The latest version of "Devil May Cry" will turn even non-fans into believers.
You've got the wrong guy. Me, review "DmC: Devil May Cry"?
This time last week I would have been glad to sit you down and tell you about my active aversion for hack-and-slash games. The weird "suction" mechanic whereby button presses have you automatically swinging at nearby enemies, no aim required, just doesn't sit well for me. Or at least, it didn't. This game kind of changed that for me.
With "DmC," Capcom and Ninja Theory (the real engineers behind this reboot) have effectively broken down my snobbery with gameplay that's somehow both gritty and easy to giggle at. The Death Knight's first appearance -- he crawls from the ground, all bones, and shakes off the dirt with a quick banging together of sword and shield -- will prove to be one of the more memorable gaming moments of my year, I'm sure. It was badass, but I couldn't help laughing a little. I think it's because I couldn't wait to fight the thing.
A moment later, I was given a new weapon to better deal with future Death Knights. "DmC" gives you new stuff at a regular clip, and it's all good to play with. In the end you'll have eight weapons, an arsenal available without putting a stop to the gameplay. For this Ninja Theory brought in a great mechanic from "Heavenly Sword": hold down either trigger for a complete change in your move set (by virtue of a weapon swap). Along with the redesign imposed on Dante, this is what's having "Devil May Cry" fans crying foul.

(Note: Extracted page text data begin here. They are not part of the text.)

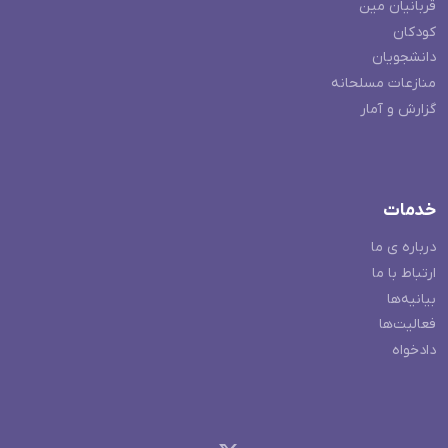
قربانیان مین
کودکان
دانشجویان
منازعات مسلحانه
گزارش و آمار
خدمات
درباره ی ما
ارتباط با ما
بیانیه‌ها
فعالیت‌ها
دادخواه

But it works so well. In a matter of seconds you can launch an enemy into the air with the Arbiter (a fiery ax), jump up to smack him down with Eryx (punching gauntlets) rake him back up with Osiris (a scythe) and finish the job with your plain old sword. It's glorious.

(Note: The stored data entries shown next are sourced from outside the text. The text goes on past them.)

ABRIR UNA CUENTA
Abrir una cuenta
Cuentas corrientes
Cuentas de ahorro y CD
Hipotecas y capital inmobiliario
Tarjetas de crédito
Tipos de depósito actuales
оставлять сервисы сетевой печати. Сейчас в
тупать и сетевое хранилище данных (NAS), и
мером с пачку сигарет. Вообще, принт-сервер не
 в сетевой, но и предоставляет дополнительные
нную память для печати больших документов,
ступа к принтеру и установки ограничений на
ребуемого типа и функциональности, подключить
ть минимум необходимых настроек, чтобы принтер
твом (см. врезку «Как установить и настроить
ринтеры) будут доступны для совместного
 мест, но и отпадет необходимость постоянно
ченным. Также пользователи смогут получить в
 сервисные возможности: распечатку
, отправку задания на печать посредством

It also fits beautifully into Dante's shtick as a child of angel/demon lovemaking. L and R in games have for some subliminal reason become associated with good and bad respectively, and "DmC" marches along with that.
Dante's changed, but the script brings out the cheekiness that many fans were fearing lost. The storyline keeps to a small cast of characters, and refrains from overwrought plot points. Dante's exchanges with his twin brother, Vergil, can get crude, but in an unapologetic way (that's the only way to pull it off, right?). His dialogue with bosses gets filthy, and tables some measured and truly satisfactory use of the F word. That's no simple science (seriously, don't step into the battle with the Succubus if grandma's around. Or a nun).
One could accuse "DmC" of being a little easy. There are no maps, for instance, because none are needed (no multi-storied dungeons here). There's also just the one late-game puzzle; at least it's clever. On the normal difficulty setting, I beat the game in around 15 hours and only died a handful of times out of mild laziness.
But what isn't easy is acing those report cards at each mission's end. You'll be judged on style (how varied you were in your demon-squashing), how much secret stuff you found, and how quickly you finished up.
Beating the game unlocks Son of Sparda, a difficulty mode that takes enemy groups up a notch. Here the very first batch includes a Hell Knight. Another difficulty mode has Dante die in one hit. I'm looking forward to playing as Son of Sparda, especially since a lot of the hidden unlockables aren't available in the first play through.
It's Ninja Theory's way of goading me into another play through. It doesn't need one. "DmC" has carved a little hellhole in my heart (that's a good thing). To fans of the series, no matter how preliminary disappointed with the change of direction you might be: give this game a chance.